The Berlin firm's first product, featuring the M7 capsule developed in Gefell, was the mic that went on to be the benchmark not only for Neumann's own products but mic technology as a whole. The U47 was the first switchable pattern condenser mic, featuring a double diaphragm capsule that could be polarised with the same voltage or neutralised in relation to the central electrode, producing either an omni-directional or a cardioid response pattern.

A special version, the U48, was also produced, with the ability to polarise the diaphragms with opposite voltages to create both cardioid and figure of eight characteristics. Neumann built up its range over the years, including more mics considered classics, including the M49 remote-switchable model and the U87 studio condenser.

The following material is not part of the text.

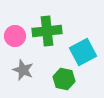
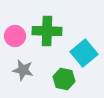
green cross: rotated 8 degrees clockwise
cyan square: moved 1 px right, 1 px down; rotated 12 degrees counterclockwise
gray star: rotated 10 degrees counterclockwise
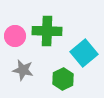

The company expanded into manufacturing disk cutting lathes for vinyl records, a successful business until the onset of the 1980s and the arrival of compact disc. Changes in the technology market coupled with ownership upheavals - including the Neumann family selling its shareholding - caused difficulties for the company, culminating in its being taken over by another leading Germany microphone manufacturer, Sennheiser, in 1991. Production was eventually moved to the parent company's factory but Neumann's distinctive look and sound continues in mics including the M147 tube, KMS104 and 105D digital-based handhelds, KMR 82 shotgun, the TLM170 R transformerless studio model and the modern version of the U87.